Your task:
Reproduce every line of the material below without any change, and leave the pictures out of your copy.

################

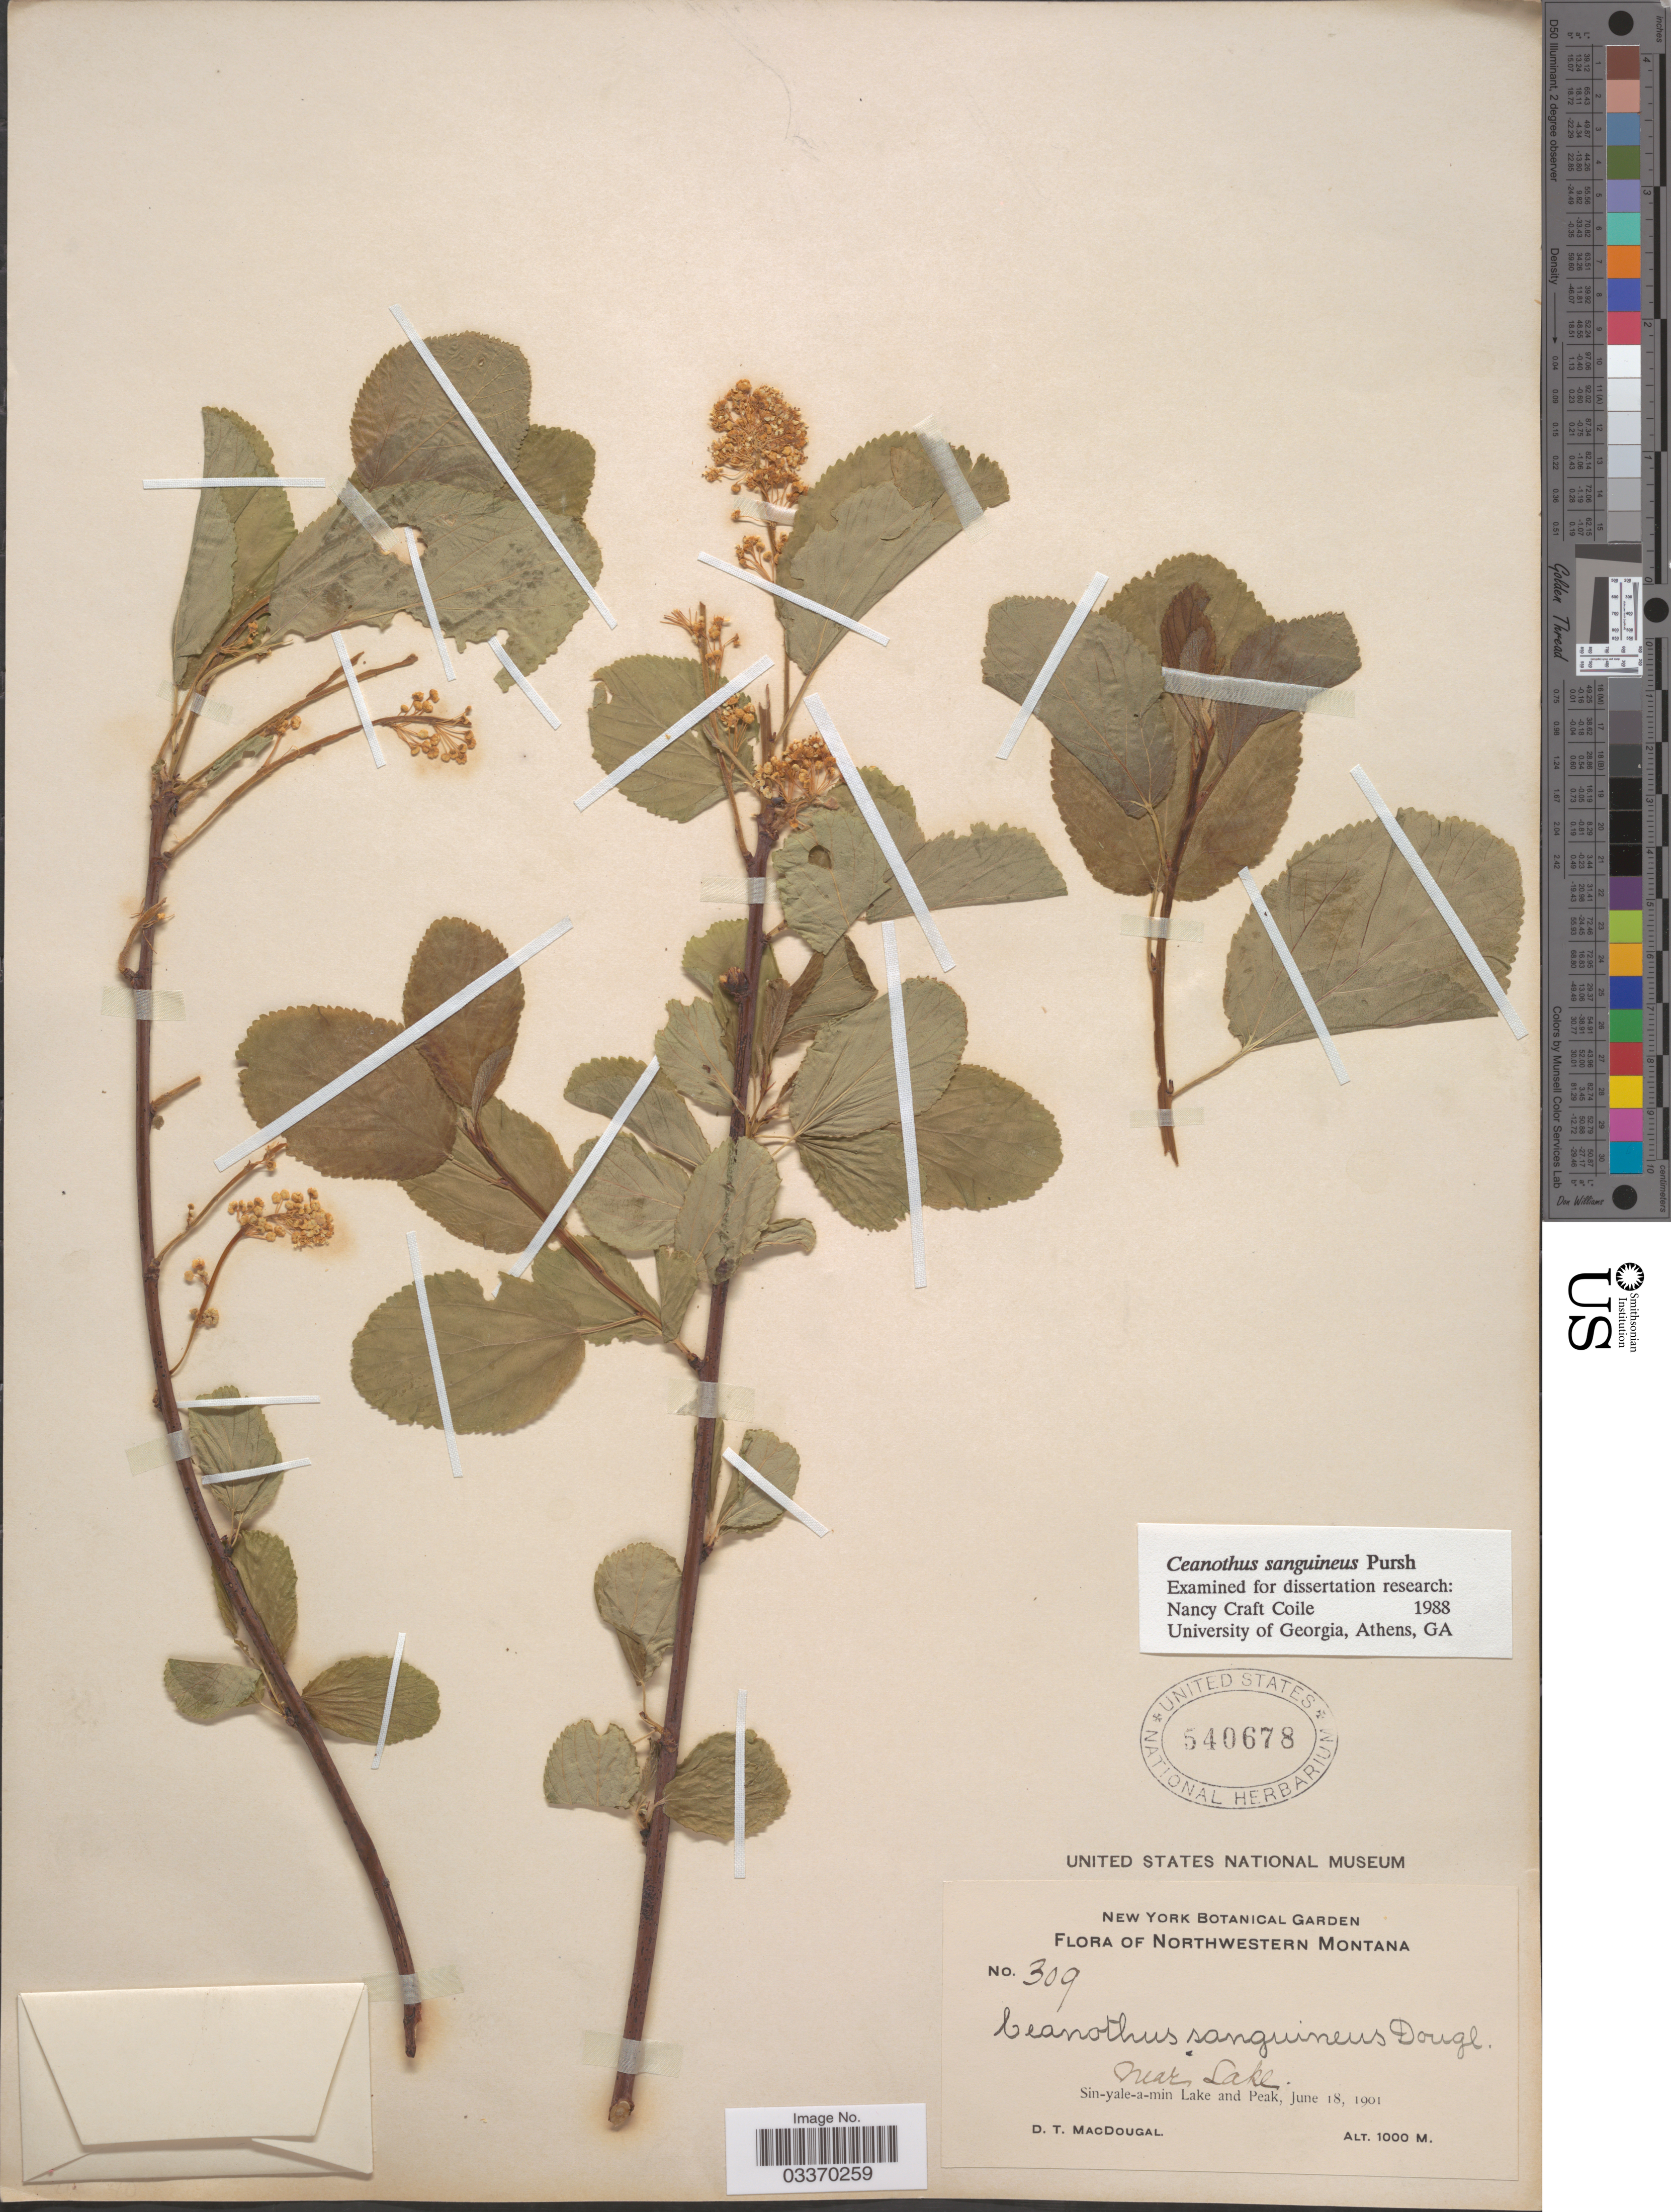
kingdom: Plantae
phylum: Tracheophyta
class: Magnoliopsida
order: Rosales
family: Rhamnaceae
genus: Ceanothus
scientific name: Ceanothus sanguineus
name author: Pursh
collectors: D. T. MacDougal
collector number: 309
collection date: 1901-06-18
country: United States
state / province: Montana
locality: Northwestern Montana, Near Lake, Sin-yale-a-min Lake and Peak.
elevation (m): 1000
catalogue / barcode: US 540678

################

Task result:
kingdom: Plantae
phylum: Tracheophyta
class: Magnoliopsida
order: Rosales
family: Rhamnaceae
genus: Ceanothus
scientific name: Ceanothus sanguineus
name author: Pursh
collectors: D. T. MacDougal
collector number: 309
collection date: 1901-06-18
country: United States
state / province: Montana
locality: Northwestern Montana, Near Lake, Sin-yale-a-min Lake and Peak.
elevation (m): 1000
catalogue / barcode: US 540678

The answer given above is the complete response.